[Start of Attachment]

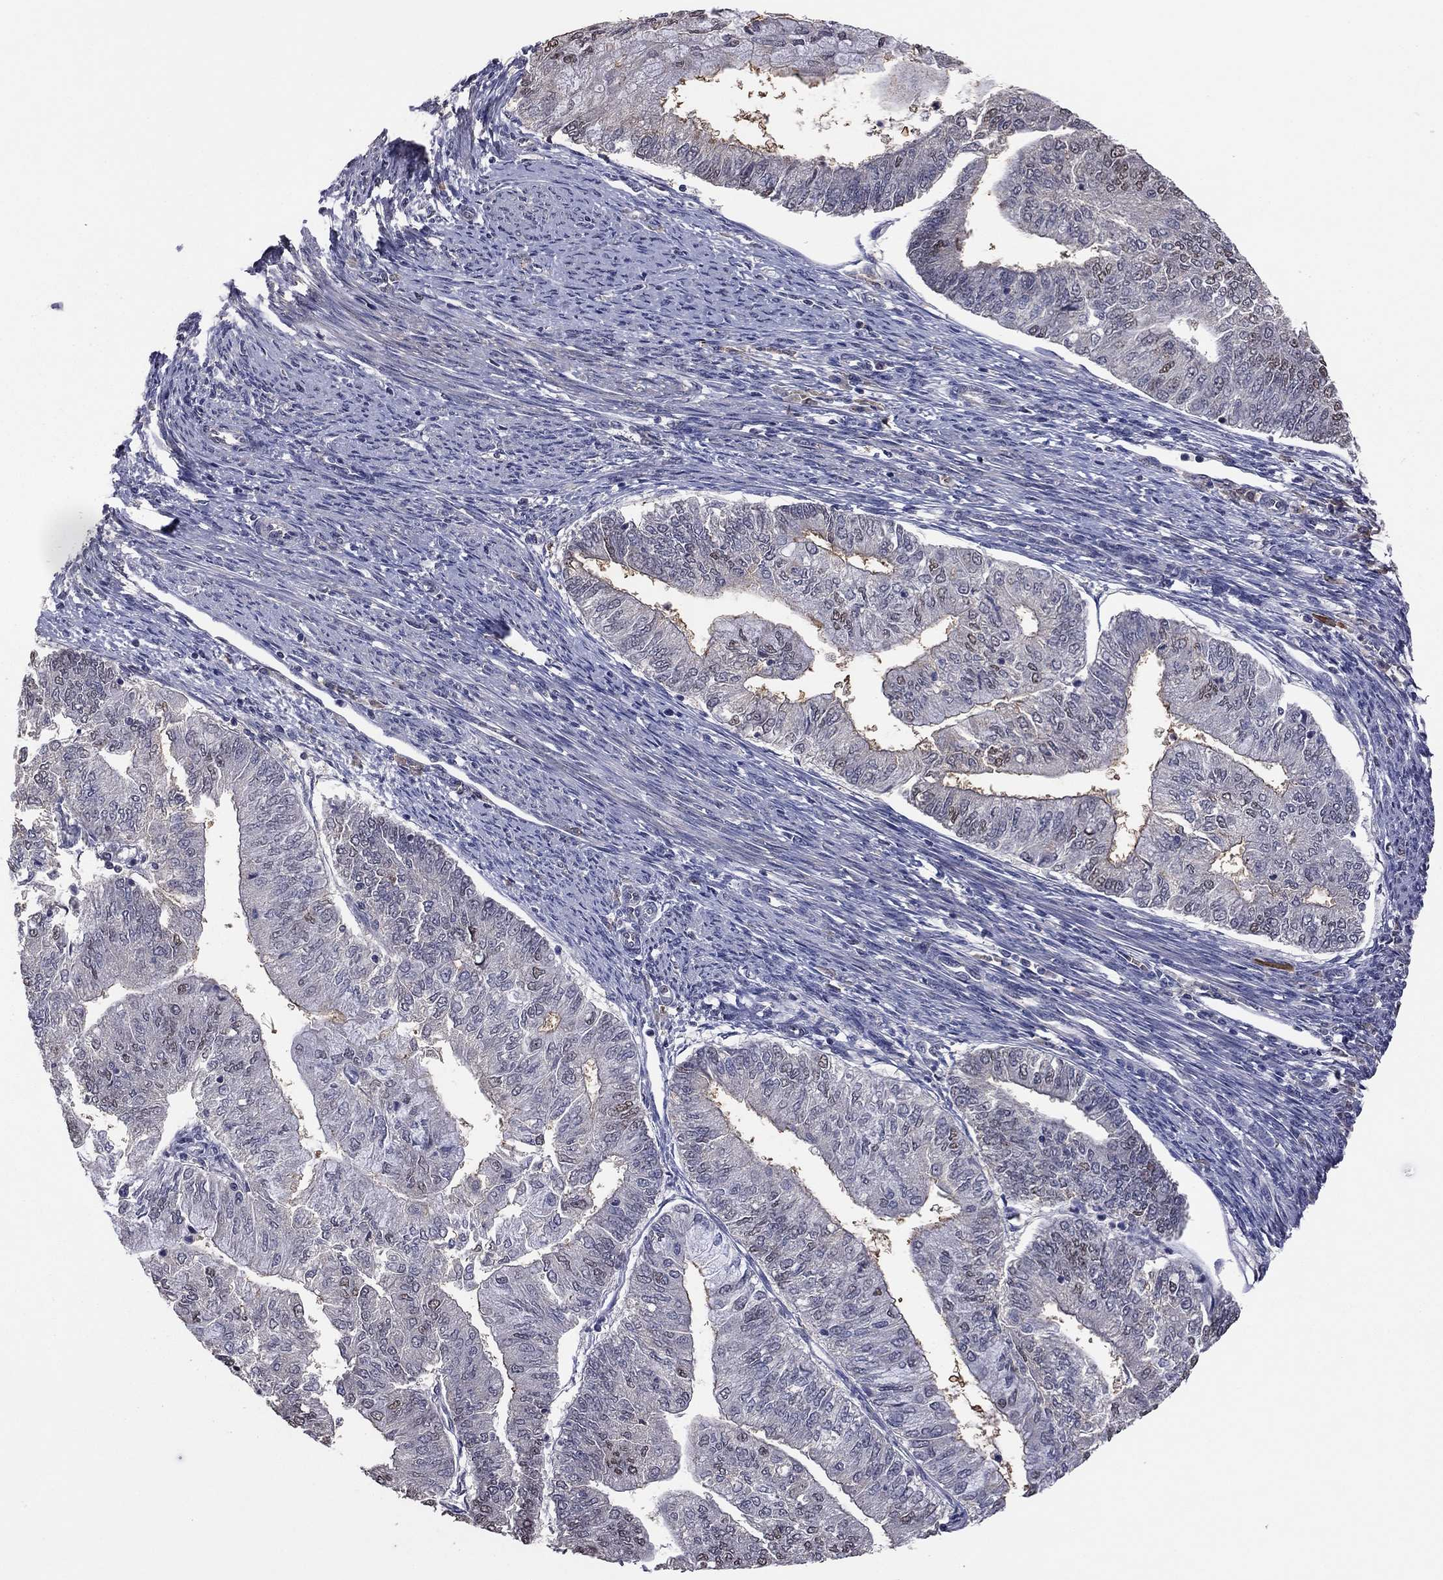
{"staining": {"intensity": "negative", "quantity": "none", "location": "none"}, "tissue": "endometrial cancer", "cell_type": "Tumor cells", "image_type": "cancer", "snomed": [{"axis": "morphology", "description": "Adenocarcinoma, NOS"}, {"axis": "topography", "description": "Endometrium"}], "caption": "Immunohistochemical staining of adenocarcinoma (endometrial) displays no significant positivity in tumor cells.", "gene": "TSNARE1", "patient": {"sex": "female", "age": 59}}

[End of Attachment]
[Start of Attachment]

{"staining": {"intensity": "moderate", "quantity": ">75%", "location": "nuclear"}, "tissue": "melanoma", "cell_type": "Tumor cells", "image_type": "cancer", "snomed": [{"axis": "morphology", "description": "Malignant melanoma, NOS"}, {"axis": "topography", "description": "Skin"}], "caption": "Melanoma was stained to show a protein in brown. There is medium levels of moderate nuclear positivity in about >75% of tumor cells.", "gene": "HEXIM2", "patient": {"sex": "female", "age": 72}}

[End of Attachment]
[Start of Attachment]

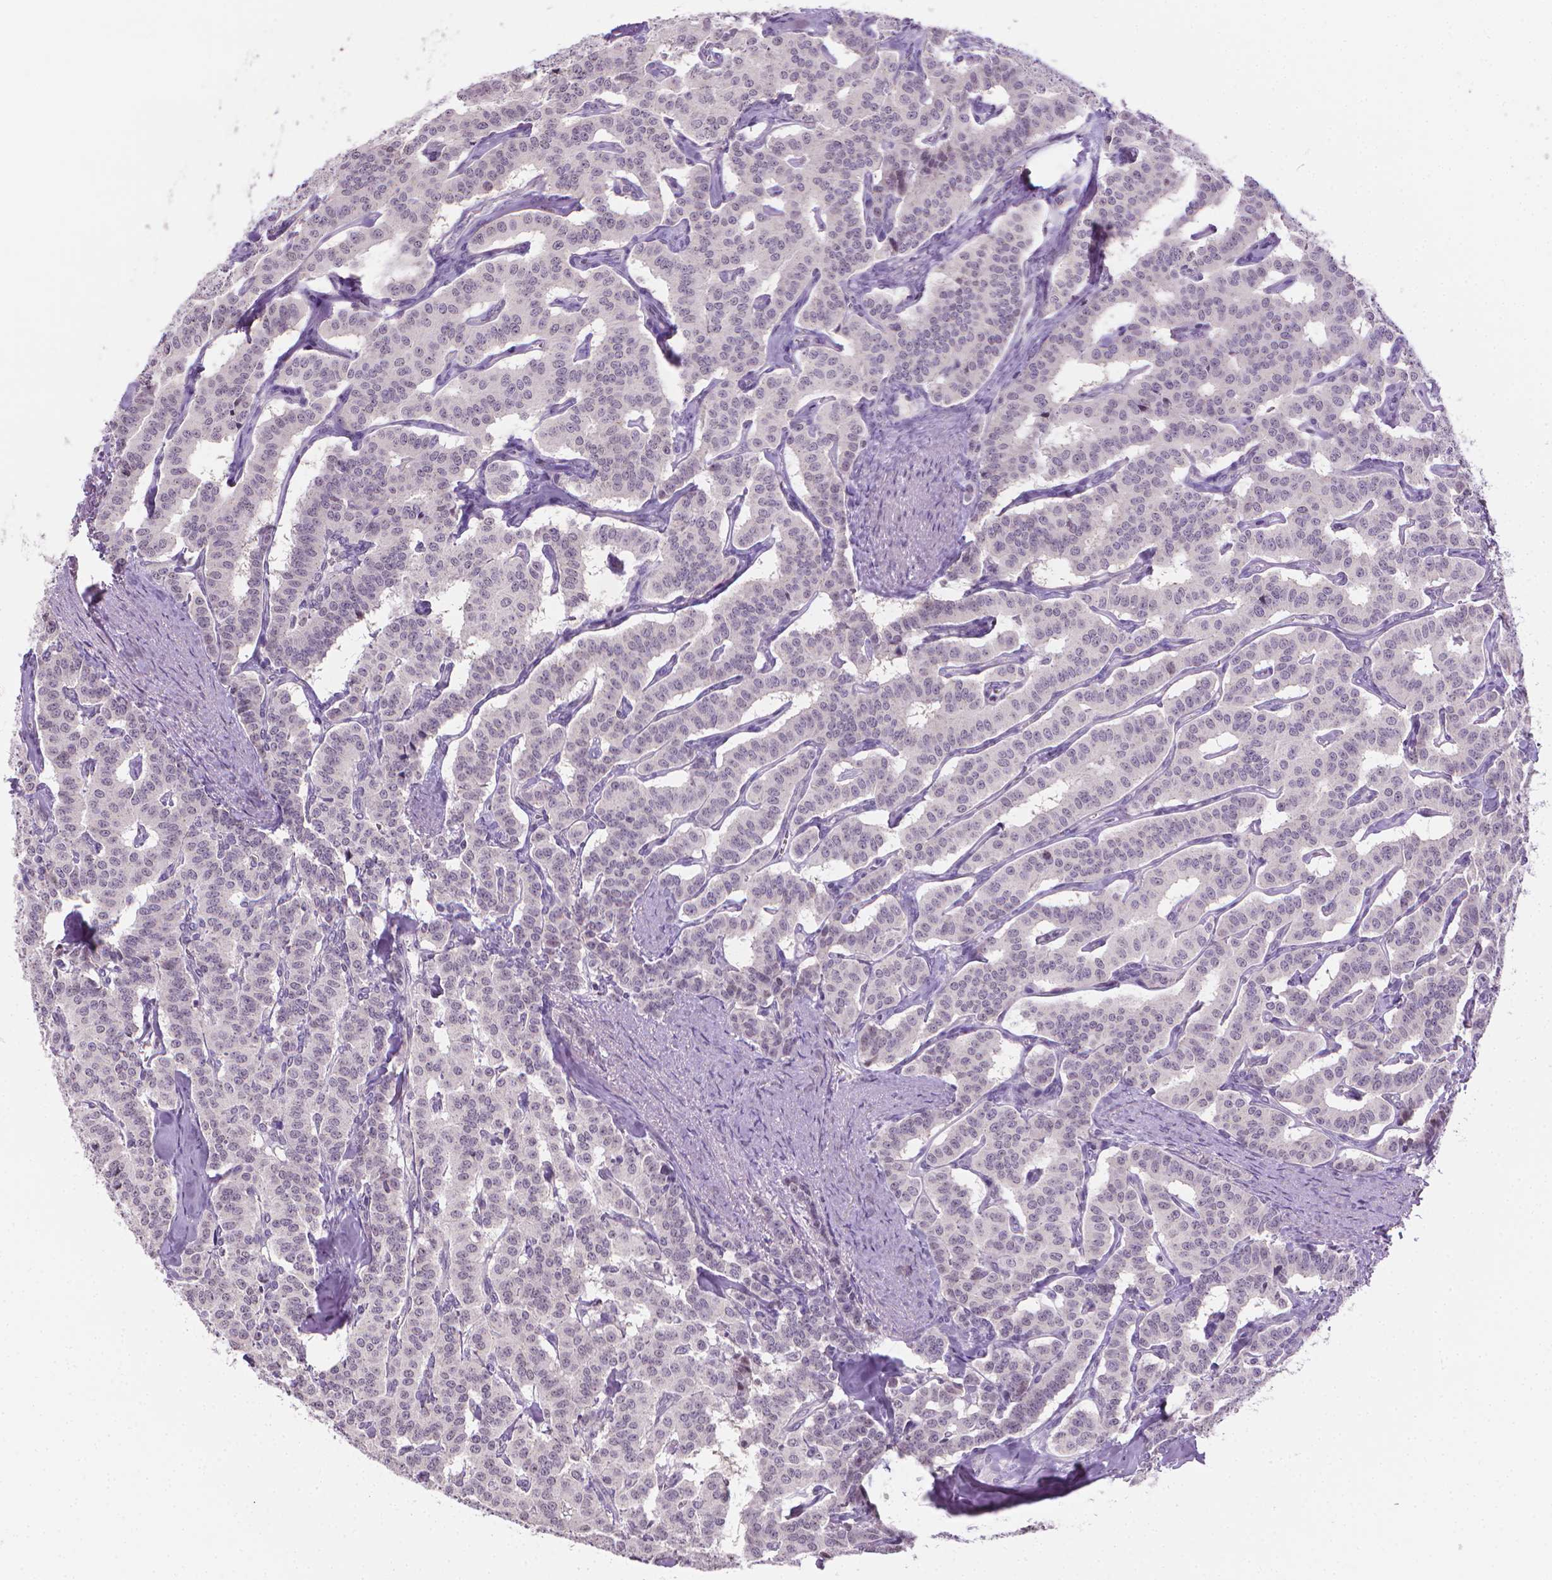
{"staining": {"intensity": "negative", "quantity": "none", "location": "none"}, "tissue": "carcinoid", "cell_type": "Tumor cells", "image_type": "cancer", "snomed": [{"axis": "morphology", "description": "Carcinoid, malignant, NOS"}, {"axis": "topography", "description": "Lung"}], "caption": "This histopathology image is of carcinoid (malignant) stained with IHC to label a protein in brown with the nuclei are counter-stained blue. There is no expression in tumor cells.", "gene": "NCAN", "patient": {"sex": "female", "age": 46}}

[End of Attachment]

PROBLEM
Check each line of the records for the string "stained" and state how many lines contain it. Give only the number.

SOLVED PROBLEM
2